:: Exercise brief ::
Restate the records below word for word, and omit the images they hold.

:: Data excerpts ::
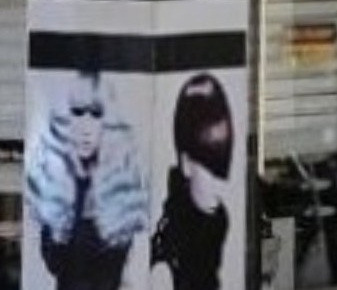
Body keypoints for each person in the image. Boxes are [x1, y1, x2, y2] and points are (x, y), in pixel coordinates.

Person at [26, 72, 149, 290]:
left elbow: (122, 265)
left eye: (96, 113)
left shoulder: (124, 183)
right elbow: (52, 262)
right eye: (77, 112)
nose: (86, 126)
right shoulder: (54, 183)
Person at [149, 75, 233, 290]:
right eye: (210, 165)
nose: (218, 183)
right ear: (186, 163)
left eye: (222, 167)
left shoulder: (214, 225)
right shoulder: (166, 267)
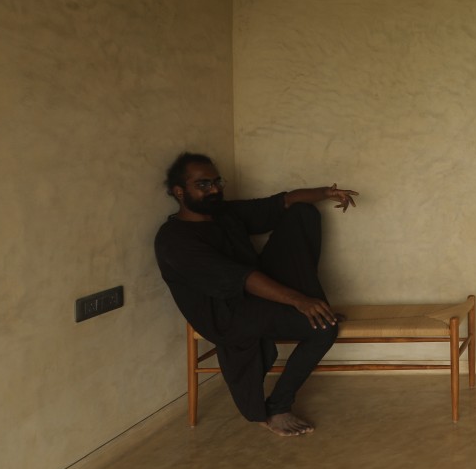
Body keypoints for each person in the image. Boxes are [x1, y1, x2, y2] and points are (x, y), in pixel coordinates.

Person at [154, 152, 359, 437]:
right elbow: (242, 278)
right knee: (325, 330)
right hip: (227, 314)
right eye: (203, 184)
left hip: (255, 292)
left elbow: (282, 202)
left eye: (216, 182)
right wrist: (300, 300)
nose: (214, 189)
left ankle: (314, 310)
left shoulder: (223, 214)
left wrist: (326, 192)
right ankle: (278, 407)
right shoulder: (174, 240)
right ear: (179, 192)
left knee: (302, 212)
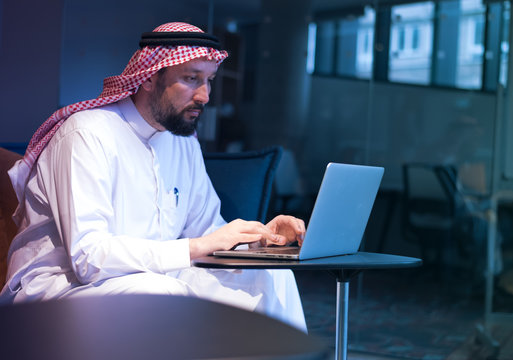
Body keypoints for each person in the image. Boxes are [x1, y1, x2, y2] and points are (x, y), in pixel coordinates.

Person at [0, 22, 307, 331]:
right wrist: (193, 248)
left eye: (209, 80)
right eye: (191, 79)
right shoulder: (86, 134)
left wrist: (260, 241)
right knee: (164, 294)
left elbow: (207, 230)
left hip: (158, 278)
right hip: (59, 291)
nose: (205, 95)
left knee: (273, 276)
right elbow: (88, 259)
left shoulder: (182, 142)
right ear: (148, 78)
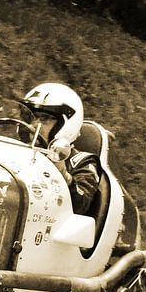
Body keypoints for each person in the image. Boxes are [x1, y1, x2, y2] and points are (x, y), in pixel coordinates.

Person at [21, 82, 100, 214]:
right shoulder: (19, 150)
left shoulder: (83, 162)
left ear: (66, 124)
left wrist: (63, 175)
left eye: (45, 119)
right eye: (32, 117)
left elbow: (80, 205)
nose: (34, 125)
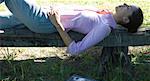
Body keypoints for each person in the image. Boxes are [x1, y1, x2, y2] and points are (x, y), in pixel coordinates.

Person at [0, 0, 143, 55]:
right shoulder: (105, 15)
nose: (124, 4)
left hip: (44, 22)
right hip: (44, 13)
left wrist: (57, 24)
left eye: (127, 7)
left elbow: (76, 50)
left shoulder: (105, 27)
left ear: (126, 19)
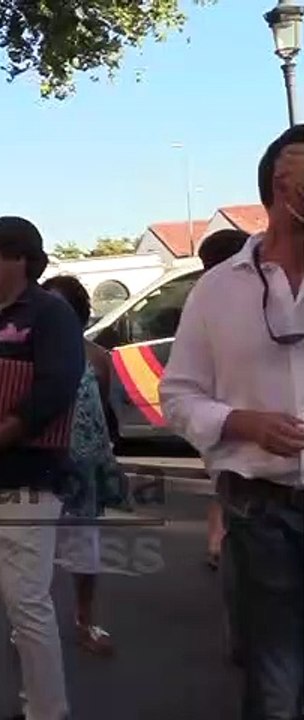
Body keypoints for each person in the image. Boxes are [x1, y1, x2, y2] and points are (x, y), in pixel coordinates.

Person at [161, 127, 304, 719]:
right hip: (261, 509)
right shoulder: (218, 290)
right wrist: (241, 422)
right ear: (281, 186)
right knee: (275, 682)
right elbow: (179, 394)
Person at [0, 217, 84, 720]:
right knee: (15, 599)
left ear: (18, 259)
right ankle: (37, 703)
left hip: (27, 475)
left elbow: (54, 387)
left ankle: (48, 710)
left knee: (27, 600)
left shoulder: (49, 314)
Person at [39, 276, 126, 657]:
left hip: (84, 469)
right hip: (39, 467)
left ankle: (85, 619)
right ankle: (29, 624)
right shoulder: (31, 354)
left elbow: (101, 410)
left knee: (86, 550)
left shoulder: (97, 357)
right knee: (32, 551)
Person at [193, 228, 252, 572]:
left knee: (224, 481)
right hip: (238, 418)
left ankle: (219, 541)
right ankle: (221, 542)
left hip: (223, 416)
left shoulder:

:: Result below ::
Body keypoints for each person in the image. Boxes are [x1, y1, x2, y2] and points are (x, y), in pixel coordinates.

Person at [26, 72, 149, 290]:
left elbow: (122, 265)
left eye: (96, 113)
left shoulder: (124, 183)
right elbow: (52, 262)
right eye: (77, 112)
nose: (86, 126)
right shoulder: (54, 183)
Person at [149, 75, 233, 290]:
right eye: (210, 165)
nose: (218, 183)
right ear: (186, 163)
left eye: (222, 167)
left shoulder: (214, 225)
right shoulder: (166, 267)
Body keypoints for each person in the image. Boxes are [x1, y1, x2, y2] and points are (x, y), in pixel coordinates.

Person at [154, 152, 359, 437]:
right elbow: (242, 278)
right knee: (325, 330)
right hip: (227, 314)
right eye: (203, 184)
left hip: (255, 292)
left elbow: (282, 202)
left eye: (216, 182)
right wrist: (300, 300)
nose: (214, 189)
left ankle: (314, 310)
left shoulder: (223, 214)
left wrist: (326, 192)
right ankle: (278, 407)
right shoulder: (174, 240)
right ear: (179, 192)
left knee: (302, 212)
Body keypoints for each person in the image. Boxes are [x1, y1, x2, y2] and points are (x, y), in pixel coordinates.

Person at [0, 22, 307, 331]:
right wrist: (193, 248)
left eye: (209, 80)
right eye: (191, 79)
right shoulder: (86, 134)
left wrist: (260, 241)
right knee: (164, 294)
left elbow: (207, 230)
left hip: (158, 278)
right hip: (59, 291)
nose: (205, 95)
left knee: (273, 276)
right elbow: (88, 259)
left shoulder: (182, 142)
right ear: (148, 78)
Body keypoints for each person in the image. Boxes are [x1, y1, x2, y2] and points are (x, y), in pixel coordinates.

Person at [21, 82, 100, 214]:
right shoulder: (19, 150)
left shoulder: (83, 162)
left ear: (66, 124)
left wrist: (63, 175)
left eye: (45, 119)
right eye: (32, 117)
left elbow: (80, 205)
nose: (34, 125)
Body keypoints for each person in the image. Boxes are [x1, y1, x2, y2] and points are (x, y), in pixel coordinates.

Person at [0, 0, 143, 55]:
right shoulder: (105, 15)
nose: (124, 4)
left hip: (44, 22)
right hip: (44, 13)
left wrist: (57, 24)
left eye: (127, 7)
left elbow: (76, 50)
left shoulder: (105, 27)
left ear: (126, 19)
Body keypoints for each person in the image. Boxes are [x1, y1, x2, y2] and points are (x, y), in pixel coordinates.

Person at [161, 127, 304, 719]:
right hip: (261, 509)
right shoulder: (218, 290)
right wrist: (241, 422)
right ear: (281, 186)
right knee: (275, 682)
right elbow: (179, 394)
Person at [0, 217, 84, 720]:
right knee: (15, 599)
left ear: (18, 259)
right ankle: (37, 703)
left hip: (27, 475)
left elbow: (54, 387)
left ankle: (48, 710)
left knee: (27, 600)
left shoulder: (49, 314)
Person at [39, 276, 126, 657]:
left hip: (84, 469)
right hip: (39, 467)
left ankle: (85, 619)
right ankle: (29, 624)
right shoulder: (31, 354)
left elbow: (101, 410)
left knee: (86, 550)
left shoulder: (97, 357)
right knee: (32, 551)
Person at [193, 228, 252, 572]:
left knee: (224, 481)
right hip: (238, 418)
left ankle: (219, 541)
right ankle: (221, 542)
left hip: (223, 416)
left shoulder:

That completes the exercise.